Whilst most change management approaches focus on the 25% of interactions that happen in the planned formal space, he focuses our attention on how to work through the 75% of work conversations that happen in the informal spontaneous problem solving space.

Well that makes sense. This book is absolutely worth reading. It is full of interesting things like what network science tells us and how to create social tipping points.

Difficult Conversations: How to discuss what matters most (1999) by Douglas Stone, Bruce Patton & Sheila Heen of the Harvard Negotiation Project

The authors define difficult conversations as ones where there is a gap between what you are thinking and what you are saying. They offer 2 valuable things: a way to understand what is going on and a map to find your way through. For example, in understanding what is going on it helps to be aware that there are three streams going on in the conversation.

The “What Happened” conversation is the one where we get sucked into the trap of debating who is right and wrong. The “Feelings” conversation is there whether we like it or not. It is fruitless to remain in logic alone because unexpressed feelings will leak into the conversation in a less than helpful way if we do not address them directly.

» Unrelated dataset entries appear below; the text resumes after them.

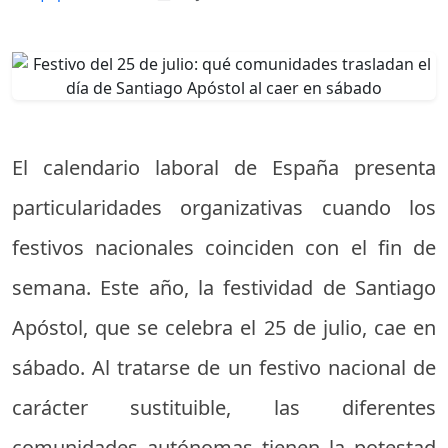
El calendario laboral de España presenta
particularidades organizativas cuando los
festivos nacionales coinciden con el fin de
semana. Este año, la festividad de Santiago
Apóstol, que se celebra el 25 de julio, cae en
sábado. Al tratarse de un festivo nacional de
carácter sustituible, las diferentes
comunidades autónomas tienen la potestad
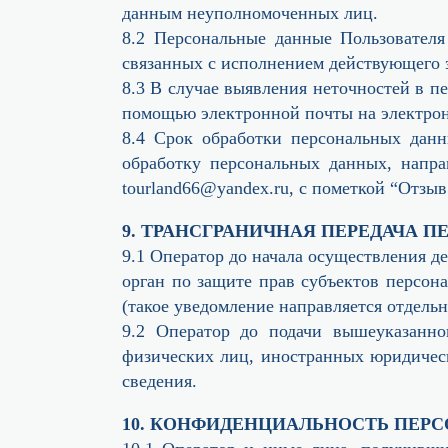
данным неуполномоченных лиц.
8.2 Персональные данные Пользователя
связанных с исполнением действующего з
8.3 В случае выявления неточностей в п
помощью электронной почты на электрон
8.4 Срок обработки персональных данн
обработку персональных данных, напр
tourland66@yandex.ru, с пометкой “Отзы
9. ТРАНСГРАНИЧНАЯ ПЕРЕДАЧА 
9.1 Оператор до начала осуществления 
орган по защите прав субъектов персон
(такое уведомление направляется отдель
9.2 Оператор до подачи вышеуказанног
физических лиц, иностранных юридическ
сведения.
10. КОНФИДЕНЦИАЛЬНОСТЬ ПЕР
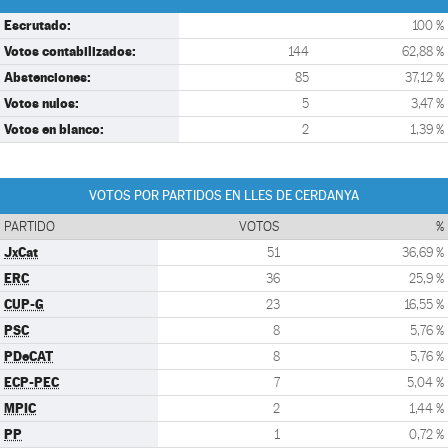
Escrutado:
100 %
Votos contabilizados:
144
62,88 %
Abstenciones:
85
37,12 %
Votos nulos:
5
3,47 %
Votos en blanco:
2
1,39 %
VOTOS POR PARTIDOS EN LLES DE CERDANYA
PARTIDO
VOTOS
%
JxCat
51
36,69 %
ERC
36
25,9 %
CUP-G
23
16,55 %
PSC
8
5,76 %
PDeCAT
8
5,76 %
ECP-PEC
7
5,04 %
MPIC
2
1,44 %
PP
1
0,72 %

Thirdly, do not underestimate the threat to identity for all parties. Be aware of the “Identity” conversation. There are many practical suggestions in the book and we have used the wisdom from it numerous times since reading it.

Meetings Matter (2015) by Paul Axtell

I am not sure who would look for a book about how to have effective meetings because most people think they are good at them but this book is excellent and goes much deeper than just techniques.

For example he includes fundamentals for mastering effective conversation such as quality of attention and checking for the four C’s (clarity, candour, commitment and completion).

Mostly you see Axtell quoted in relation to making virtual meetings work and he does indeed have some very helpful suggestions around that. Anyone who facilitates meetings will find this book full of thoughtful and practical help.